Another five completely nerdish jargon words you might hear online

  1. frobnicate: To manipulate or adjust, to tweak. "Please frob the light switch" means to flip it. Frob usually connotes aimless manipulation, such as turning a radio dial not because it needs to be tuned, but because knobs are fun.
  2. virtual Friday: The last day before an extended weekend, if that day is not a "real" Friday. For example, the U.S. holiday Thanksgiving is always on a Thursday. The next day is often also a holiday or taken as an extra day off, in which case Wednesday of that week is a virtual Friday (and Thursday is a virtual Saturday, as is Friday). There are also "virtual Mondays" that are actually Tuesdays, after the three-day weekends associated with many national holidays in the U.S.
  3. glitch: From the Yiddish "glitshen", to slide or skid: a sudden interruption in electric service, sanity, continuity, or program function. An interruption in electric service is specifically called a "power glitch". In jargon, though, a hacker who got to the middle of a sentence and then forgot how he or she intended to complete it might say, "Sorry, I just glitched".
  4. snarf: a. To grab, especially to grab a large document or file for the purpose of using it with or without the author's permission. b. To fetch a file or set of files across a network. c. To acquire, with little concern for legal forms or politesse (but not quite by stealing). "They were giving away samples, so I snarfed a bunch of them."

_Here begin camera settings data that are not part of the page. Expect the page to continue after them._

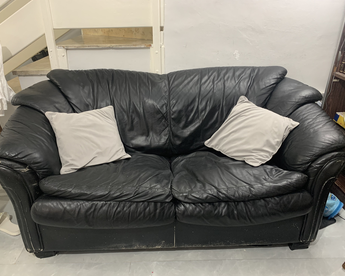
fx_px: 286
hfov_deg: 62.2
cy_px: 141
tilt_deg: -25.9
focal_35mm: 28
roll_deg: +0.7
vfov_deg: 51.5
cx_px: 172
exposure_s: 1/33
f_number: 1.8
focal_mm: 4.25
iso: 320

  5. xyzzy: The canonical "magic word". This comes from the first computer adventure game (best known as "Adventure") in which the idea is to explore an underground cave with many rooms and to collect the treasures you find there. If you type "xyzzy" at the appropriate time, you can move instantly between two otherwise distant points. If, therefore, you encounter some bit of magic, you might remark on this quite succinctly by saying simply "Xyzzy!" Xyzzy has actually been implemented as an undocumented non-operational command on several operating systems; in Data General's AOS/VS, for example, it would typically respond "Nothing happens", just as Adventure did if the magic was invoked at the wrong time. In more recent 32-bit versions, by the way, AOS/VS responds "Twice as much happens".